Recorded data

::::::

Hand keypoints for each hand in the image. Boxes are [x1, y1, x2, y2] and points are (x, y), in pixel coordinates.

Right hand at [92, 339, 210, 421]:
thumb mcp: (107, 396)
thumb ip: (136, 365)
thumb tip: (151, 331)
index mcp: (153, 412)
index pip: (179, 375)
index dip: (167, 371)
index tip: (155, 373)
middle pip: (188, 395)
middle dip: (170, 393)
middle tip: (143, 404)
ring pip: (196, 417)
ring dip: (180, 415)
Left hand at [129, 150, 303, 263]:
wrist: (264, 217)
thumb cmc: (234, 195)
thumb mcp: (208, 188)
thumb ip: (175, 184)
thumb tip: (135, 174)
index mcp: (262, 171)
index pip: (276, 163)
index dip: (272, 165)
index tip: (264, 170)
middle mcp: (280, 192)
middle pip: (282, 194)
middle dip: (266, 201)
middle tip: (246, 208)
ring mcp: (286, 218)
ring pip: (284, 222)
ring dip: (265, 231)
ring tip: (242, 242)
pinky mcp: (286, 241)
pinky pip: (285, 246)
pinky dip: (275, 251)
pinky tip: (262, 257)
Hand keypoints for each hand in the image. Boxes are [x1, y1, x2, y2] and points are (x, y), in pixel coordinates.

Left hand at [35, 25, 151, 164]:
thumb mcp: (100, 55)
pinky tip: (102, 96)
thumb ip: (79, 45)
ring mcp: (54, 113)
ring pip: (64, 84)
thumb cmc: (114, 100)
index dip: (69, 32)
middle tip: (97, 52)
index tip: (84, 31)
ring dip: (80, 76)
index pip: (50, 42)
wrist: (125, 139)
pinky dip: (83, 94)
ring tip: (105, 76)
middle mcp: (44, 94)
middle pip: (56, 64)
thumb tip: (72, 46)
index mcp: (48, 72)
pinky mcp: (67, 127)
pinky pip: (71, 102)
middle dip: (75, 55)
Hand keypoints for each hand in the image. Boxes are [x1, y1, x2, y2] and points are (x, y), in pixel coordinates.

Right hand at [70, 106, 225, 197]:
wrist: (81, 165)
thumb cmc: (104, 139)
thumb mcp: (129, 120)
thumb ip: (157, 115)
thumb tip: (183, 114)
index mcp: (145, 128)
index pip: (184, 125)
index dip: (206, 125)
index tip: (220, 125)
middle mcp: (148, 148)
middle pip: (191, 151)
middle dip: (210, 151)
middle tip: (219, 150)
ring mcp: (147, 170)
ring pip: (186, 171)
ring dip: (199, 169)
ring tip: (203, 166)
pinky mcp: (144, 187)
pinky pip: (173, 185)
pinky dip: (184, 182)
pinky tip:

::::::

--- PROMPT ---
Exactly repeat the lines from the line that contains "index tip: (220, 125)" to the end of the entries, both included, and leave out all other lines.

--- TASK OUTPUT ---
index tip: (220, 125)
middle mcp: (148, 148)
middle pip: (191, 151)
middle dip: (210, 151)
middle tip: (219, 150)
ring mcp: (147, 170)
ring pip: (186, 171)
ring dip: (199, 169)
ring tip: (203, 166)
pinky mcp: (144, 187)
pinky pip: (173, 185)
pinky dip: (184, 182)
pinky tip:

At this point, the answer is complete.